State drug licensing authorities from across the country expressed strong discontent over the latest notification issued by the drug controller general of India (DCGI), which clarifies that companies can market and use brand name of their products even though they will be granted licence only in their generic name. Authorities fear that such a set up will lead to a chaotic situation which will hinder the smooth functioning of the regulatory agencies in monitoring and enforcing the rules and provisions as required under the law.

Regulators strongly believe that allowing the manufacturers to sell medicines in the brand name without licence may spur a trend that will give rise to incidence of malafide practices within the industry. This  they fear will not only stunt the growth of the industry but also will impact its reputation as well.

Since no manufacturers would like to forfeit their already established brand name, industry seems to have accepted the clarification albeit fears, as they will be allowed to market their products in the brand names. However regulators strongly maintain that such a practice may lead to a dangerous trend wherein wrongdoers can take up the brand name that are already established to sell malafide drugs that are not of standard quality (NSQ).

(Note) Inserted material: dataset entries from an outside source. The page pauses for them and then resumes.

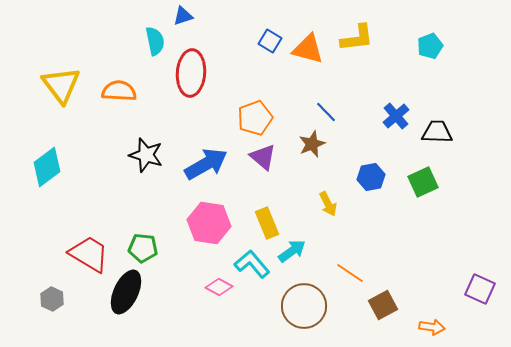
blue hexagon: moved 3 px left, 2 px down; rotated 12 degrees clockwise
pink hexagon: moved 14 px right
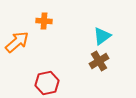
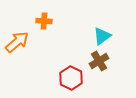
red hexagon: moved 24 px right, 5 px up; rotated 20 degrees counterclockwise
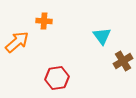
cyan triangle: rotated 30 degrees counterclockwise
brown cross: moved 24 px right
red hexagon: moved 14 px left; rotated 25 degrees clockwise
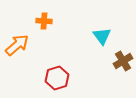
orange arrow: moved 3 px down
red hexagon: rotated 10 degrees counterclockwise
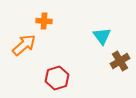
orange arrow: moved 7 px right
brown cross: moved 3 px left
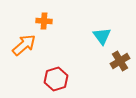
red hexagon: moved 1 px left, 1 px down
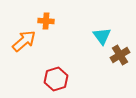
orange cross: moved 2 px right
orange arrow: moved 4 px up
brown cross: moved 6 px up
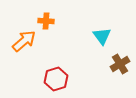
brown cross: moved 9 px down
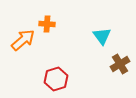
orange cross: moved 1 px right, 3 px down
orange arrow: moved 1 px left, 1 px up
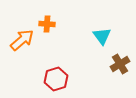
orange arrow: moved 1 px left
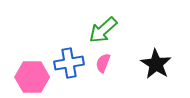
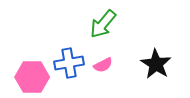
green arrow: moved 6 px up; rotated 8 degrees counterclockwise
pink semicircle: moved 2 px down; rotated 138 degrees counterclockwise
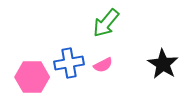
green arrow: moved 3 px right, 1 px up
black star: moved 7 px right
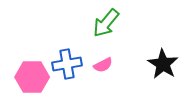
blue cross: moved 2 px left, 1 px down
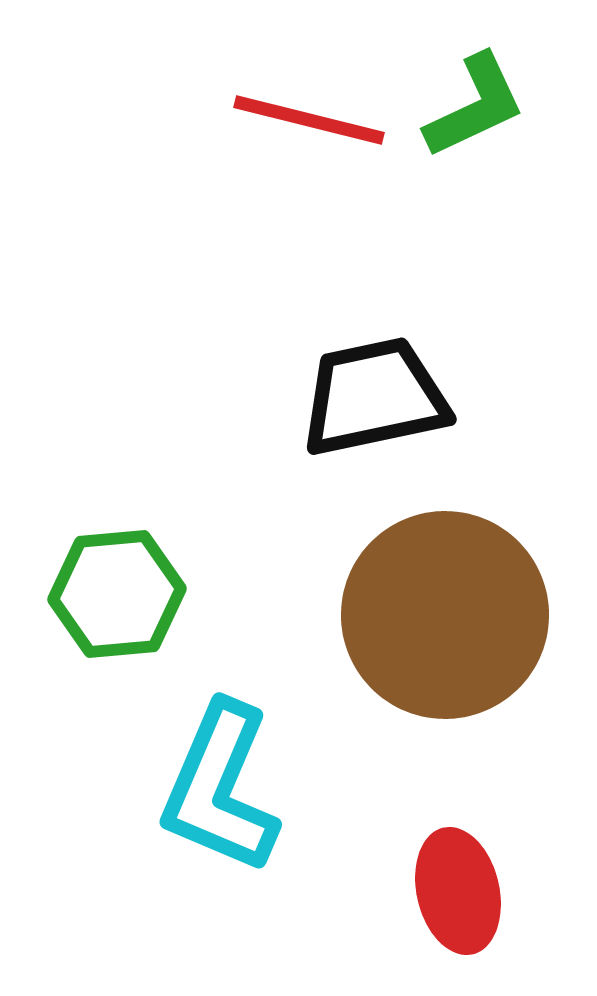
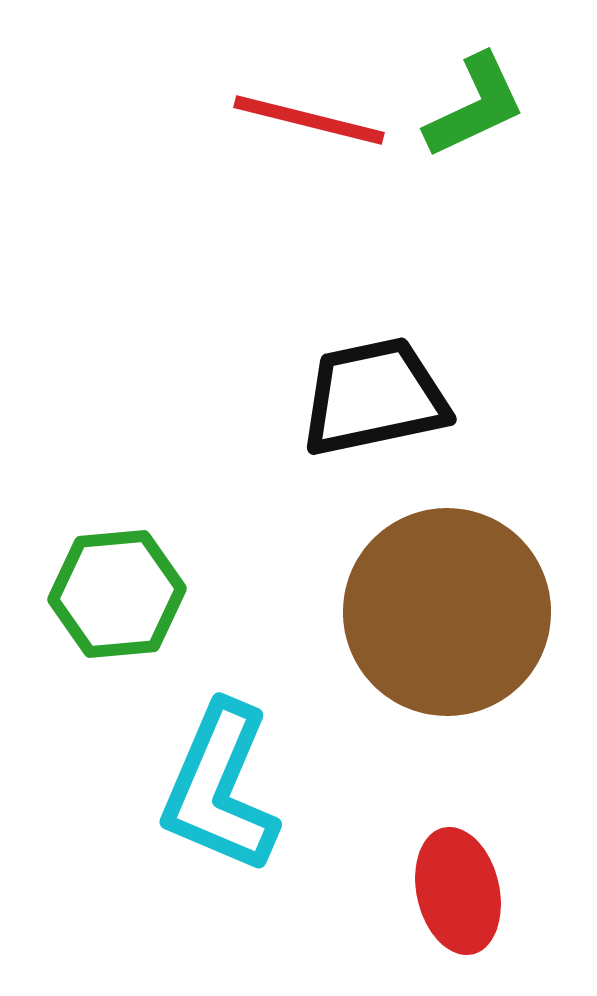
brown circle: moved 2 px right, 3 px up
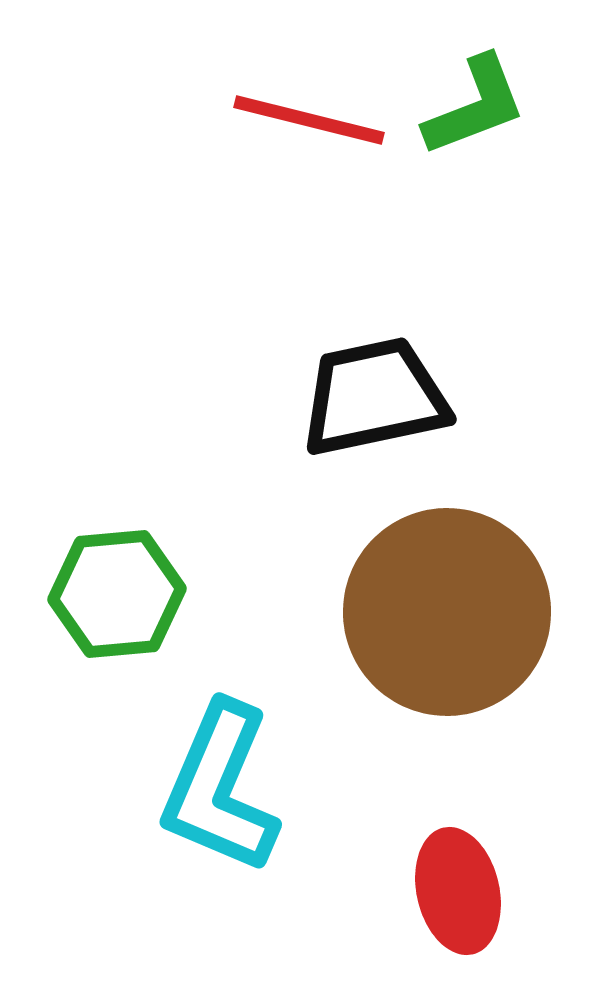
green L-shape: rotated 4 degrees clockwise
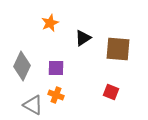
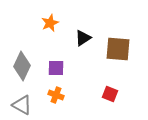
red square: moved 1 px left, 2 px down
gray triangle: moved 11 px left
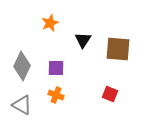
black triangle: moved 2 px down; rotated 24 degrees counterclockwise
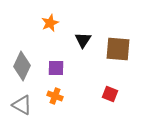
orange cross: moved 1 px left, 1 px down
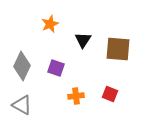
orange star: moved 1 px down
purple square: rotated 18 degrees clockwise
orange cross: moved 21 px right; rotated 28 degrees counterclockwise
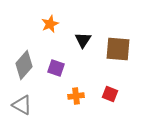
gray diamond: moved 2 px right, 1 px up; rotated 16 degrees clockwise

A highly placed source from government said, “Since, we will be required to grant license only in the generic name, we will not be having any data on brand names making it difficult for us to track the activities of the manufacturers selling drugs in the brand names. Thus making it difficult for us to monitor and enforce the provisions in the Act properly. Moreover, such a situation can create a safe haven for offenders who may manufacture and sell drugs by mimicking brand names leading to sale of sub standard and NSQ drugs in the market risking patients life.”

Having said so, the regulators pointed out that rather than taking a middle ground the centre should take a strong stand on its decision. Taking into account the regulatory perspective to ensure successful monitoring and enforcement of the provisions, state licensing authorities want the centre to either completely withdraw the said directive which is at the centre of the debate, or make it mandatory to sell drugs only in the generic names.

The source stressed, “They should send a strong message to the industry stating that they can not sell their product under their brand names since there is no licence granted for it to avoid complications. We fail to understand the CDSCO's reasoning behind bringing this directive. If they had no issues with manufacturers selling their products in brand name, then why propagate this directive under section 33 (P).in the first place. And if they really wanted to ensure the availability of affordable generic drugs to all, then what is the point behind granting them license only in generic name while letting them market it in the brand name.”